Welsh teachers have responded far more positively to the bonus plan in the collegiate way it was set out in the Welsh Green Paper than teachers in England have to the more individualistic wording in their proposals.

This difference is picked out by Sean Neill of Warwick University in his analysis of responses by teachers, heads and deputies for the National Union of Teachers.

The Green Paper for Wales referred to bonuses for “staff (teaching and non-teaching)”, in high-performing schools, a wording that chimed with teachers’ collective culture. Its English counterpart spoke of giving bonuses to teachers “as individuals or teams”, which was greeted with great suspicion.

“It may be,” says Dr Neill, “that Welsh policy-makers and teachers have shown their English colleagues how a scheme can be devised which ... can actually motivate teachers instead of being rejected and resented.”

He also found the emphasis on teachers’ personal development in the Welsh Green Paper made teachers in Wales much more likely than their English colleagues to accept Government plans that they should pay for their own in-service training - although he concedes this may be a difference of words rather than policy.

On the whole, however, NUT responses to the Welsh Green Paper match the hostility of those to the Green Paper for England, with added outrage in Wales because teachers there had thought they were getting a quite different version.
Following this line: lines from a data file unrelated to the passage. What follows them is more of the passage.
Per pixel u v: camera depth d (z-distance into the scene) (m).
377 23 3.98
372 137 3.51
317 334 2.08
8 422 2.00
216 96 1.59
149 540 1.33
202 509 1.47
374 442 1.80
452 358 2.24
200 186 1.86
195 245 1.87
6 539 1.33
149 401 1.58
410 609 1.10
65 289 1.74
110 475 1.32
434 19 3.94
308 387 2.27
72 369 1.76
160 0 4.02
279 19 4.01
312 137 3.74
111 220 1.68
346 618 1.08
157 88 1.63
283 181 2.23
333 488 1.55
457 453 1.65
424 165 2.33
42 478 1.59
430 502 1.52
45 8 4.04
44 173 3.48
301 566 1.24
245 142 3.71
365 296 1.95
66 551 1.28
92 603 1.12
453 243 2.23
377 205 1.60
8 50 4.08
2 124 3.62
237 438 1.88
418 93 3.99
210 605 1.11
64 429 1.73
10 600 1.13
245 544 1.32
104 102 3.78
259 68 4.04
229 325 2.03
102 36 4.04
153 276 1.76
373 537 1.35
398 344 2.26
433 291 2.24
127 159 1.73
Some teachers in Wales, where the Labour tradition is strong, felt betrayed. (“A Labour Government carrying out the Tories’ dirty work for them,” said one secondary teacher.) Nearly nine out of 10 Welsh respondents disagreed, most of them strongly, with the proposal that pupil progress should be part of teacher assessment. Those working in disadvantaged areas and with special needs children expressed particular concern.

The overwhelming majority of the 1,000 teachers surveyed opposed merit pay, the use of appraisal for performance-related pay and fast-tracking of the “most talented teachers”. Nearly three out of four strongly agreed that teachers had a right to high-quality professional development, but only just over half agreed they should have a duty to keep their skills up to date.

Many expressed concern about the burden the proposals would place on the very high proportion of small schools in Wales.

One primary head said: “To carry out this half-baked scheme I would: spend 80 per cent of my time form-fillinginterviewing my own staff; have a set of teachers half of whom will hate the other half.”